Following Clinton’s loss, many from her party and team blamed Comey. When Clinton came out of seclusion to discuss her loss, she listed Comey’s intervention as the one of the reasons for her downfall. Despite the controversy, Comey retained his position after Trump took office. He was eventually involved in leading the investigation into the suspected Russian interference in the election. The investigation dragged on, once again, without any concrete conclusion or evidence that a single vote by an American citizen was altered by Russian interference.

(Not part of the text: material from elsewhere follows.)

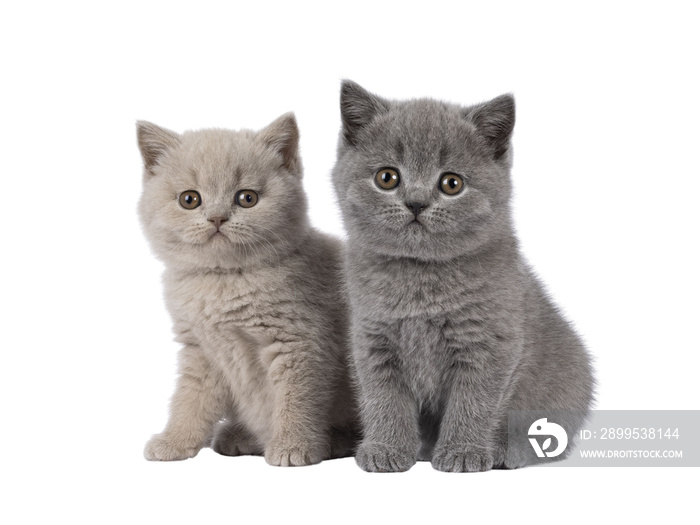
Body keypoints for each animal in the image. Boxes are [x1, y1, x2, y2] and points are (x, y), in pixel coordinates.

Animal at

It seemed at one time or another, both Republicans and Democrats were frustrated by Comey’s actions or lack of action. Finally, even President Trump lost his patience and quickly dismissed him. The Democrats began an outcry that the firing was meant to put an end to or stall the Russian investigation. It was even paralleled with President Nixon’s “Saturday Night Massacre”. The story seems a little different this time. Nixon wanted the special prosecutor, Archibald Cox, fired, but his attorney generals refused to do it and resigned in protest. Acting Attorney General Robert Bork eventually got the job done, but the evidence continued to mount against Nixon’s alleged crimes. In this case, although the president made the decision, it was also the Attorney General and the Deputy Attorney General that recommended Comey’s firing.
Can the respect and integrity of the FBI be restored? A good indicator will be to look at the potential list of directors and see who will bring a fresh start to the highly valuable organization. The focus needs to be on making the agency a completely independent, law-respecting, and honorable intelligence organization that puts the rule of law over partisan bickering. The American people can only hope that the president can nominate someone that will move swiftly to address the Russian interference allegations and investigate all other cases without succumbing to political pressure.